“Primavera” de sangue na Líbia

A Líbia de Muamar Kadafi não era uma democracia à maneira ocidental. Entretanto, o regime instalado em 1969 com a queda da monarquia dirigida por Idris I e a inauguração de uma república árabe autodeclarada popular e socialista, tinha inegáveis aspectos progressistas. De início, expulsou tropas estrangeiras estacionadas no país e nacionalizou o petróleo, bancos e empresas estrangeiras, ganhando a inimizade perene do imperialismo.

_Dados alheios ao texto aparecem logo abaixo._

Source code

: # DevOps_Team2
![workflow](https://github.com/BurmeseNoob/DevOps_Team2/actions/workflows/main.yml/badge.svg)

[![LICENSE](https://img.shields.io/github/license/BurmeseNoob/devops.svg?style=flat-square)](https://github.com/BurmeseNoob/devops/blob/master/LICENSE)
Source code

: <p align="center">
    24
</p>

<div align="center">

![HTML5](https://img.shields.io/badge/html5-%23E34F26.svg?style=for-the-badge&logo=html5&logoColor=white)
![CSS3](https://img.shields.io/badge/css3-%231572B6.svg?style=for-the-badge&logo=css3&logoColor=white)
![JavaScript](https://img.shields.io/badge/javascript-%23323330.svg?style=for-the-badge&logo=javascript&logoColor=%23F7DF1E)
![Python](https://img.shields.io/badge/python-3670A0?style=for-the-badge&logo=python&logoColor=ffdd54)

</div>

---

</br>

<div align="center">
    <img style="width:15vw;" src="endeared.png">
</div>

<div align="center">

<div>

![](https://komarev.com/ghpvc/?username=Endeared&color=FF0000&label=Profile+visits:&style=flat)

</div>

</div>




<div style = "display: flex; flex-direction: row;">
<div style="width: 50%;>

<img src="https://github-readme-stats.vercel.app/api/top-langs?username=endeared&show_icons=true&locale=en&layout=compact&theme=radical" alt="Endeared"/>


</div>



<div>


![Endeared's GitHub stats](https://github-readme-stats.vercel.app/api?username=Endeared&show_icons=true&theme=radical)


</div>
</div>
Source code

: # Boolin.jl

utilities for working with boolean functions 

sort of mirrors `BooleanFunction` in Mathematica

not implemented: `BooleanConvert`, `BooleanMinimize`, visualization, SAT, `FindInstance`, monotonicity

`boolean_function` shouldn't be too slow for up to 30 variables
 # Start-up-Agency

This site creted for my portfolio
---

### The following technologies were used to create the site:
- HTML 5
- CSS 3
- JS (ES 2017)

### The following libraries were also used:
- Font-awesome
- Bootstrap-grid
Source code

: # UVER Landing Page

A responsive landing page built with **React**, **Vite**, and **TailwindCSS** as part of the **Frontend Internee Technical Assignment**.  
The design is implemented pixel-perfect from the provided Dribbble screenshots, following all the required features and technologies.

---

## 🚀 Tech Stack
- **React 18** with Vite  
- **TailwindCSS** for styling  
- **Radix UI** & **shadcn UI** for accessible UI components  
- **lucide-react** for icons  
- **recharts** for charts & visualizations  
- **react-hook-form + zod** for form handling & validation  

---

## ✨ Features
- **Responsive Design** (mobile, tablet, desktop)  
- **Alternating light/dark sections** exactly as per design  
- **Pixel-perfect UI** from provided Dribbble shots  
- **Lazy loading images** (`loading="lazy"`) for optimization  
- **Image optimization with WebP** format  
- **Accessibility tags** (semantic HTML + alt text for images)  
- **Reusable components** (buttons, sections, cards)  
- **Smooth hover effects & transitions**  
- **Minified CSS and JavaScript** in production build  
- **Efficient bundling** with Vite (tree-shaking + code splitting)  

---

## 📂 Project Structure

Depois, foi um regime controverso mas que incorporou conquistas democráticas e modernizantes fundamentais. Promoveu o afastamento entre Estado e religião, declarando-se um estado laico, e criou as condições que tornaram o povo líbio um dos mais prósperos do continente africano. Em 2010, a renda per capita era de US$ 15 mil, o país tinha um IDH elevado de 0,755, sendo o de número 53 no ranking mundial (o Brasil, com 0,699, estava em 73º lugar), a esperança de vida ao nascer era de 74 anos (no Brasil era de 72,4), a mortalidade infantil era de 18 para cada mil bebês nascidos vivos (no Brasil é de 20), e a taxa de alfabetização 84,2%, uma das mais altas no Oriente Médio.

A agressão imperialista, instrumentalizada pelos ataques da Otan em apoio às forças rebeldes desde março deste ano, empurrou a Líbia de volta à barbárie. Fortaleceu o radicalismo religioso que agora, depois do assassinato de Muamar Kadafi, proclama o fim do estado laico, impõe a xaria, a lei islâmica, e mancha de sangue aquilo que foi anunciado, ao mundo, como uma “primavera” dos povos.

O que ocorreu na Líbia foi um retorno ao passado mais tenebroso. As tropas a serviço do imperialismo destruíram a república iniciada em 1969 e assassinaram o presidente. E não se deram sequer ao disfarce de um julgamento fraudulento como o realizado no Iraque e que levou à execução de Sadam Hussein em 2006.

Quando as milícias monitoradas pela Otan entraram na cidade líbia de Sirte, no dia 20, elas sumariamente lincharam Muamar Kadafi e seu filho Mutassim. Nesta segunda-feira (24), divulgou-se a informação sobre o massacre de antigos partidários de Kadafi – foram encontrados 53 corpos no hotel Mahaari, em Sirte, com indicação de terem sido executados depois de detidos. Alguns estavam com as mãos atadas atrás das costas quando foram executados.

A sequência de horror na Líbia desmascara a hipocrisia do imperialismo. O presidente Barack Obama e a secretária de Estado dos EUA, Hillary Clinton, comemoraram o assassinato do líder líbio e apoiaram o início da “democracia” de sangue que garante os interesses geopolíticos dos EUA na região e promete a volta do petróleo líbio às empresas que haviam sido expulsas, há quatro décadas, por Kadafi. O mesmo fizeram os governantes das potências europeias agressoras.

Outra autoridade do imperialismo, o secretário de Defesa britânico, Philip Hammond, pareceu mais realista em suas declarações e defendeu a apuração daquele crime pelas autoridades que usurparam o poder na Líbia, para – disse ele – “reconstruir e limpar a sua reputação".

Como se isso fosse possível. O apoio dado a milícias rebeldes que, sem a intervenção estrangeira, não teriam a menor chance de sucesso, já havia sido um crime do imperialismo. Crime que foi ficando cada vez mais evidente na medida em que se dava a conhecer o caráter atrasado, bárbaro, dos defensores líbios da “democracia” pró-EUA. E que revelou toda sua crueza com os linchamentos ocorridos em Sirte, transformando a “primavera” líbia numa primavera de sangue.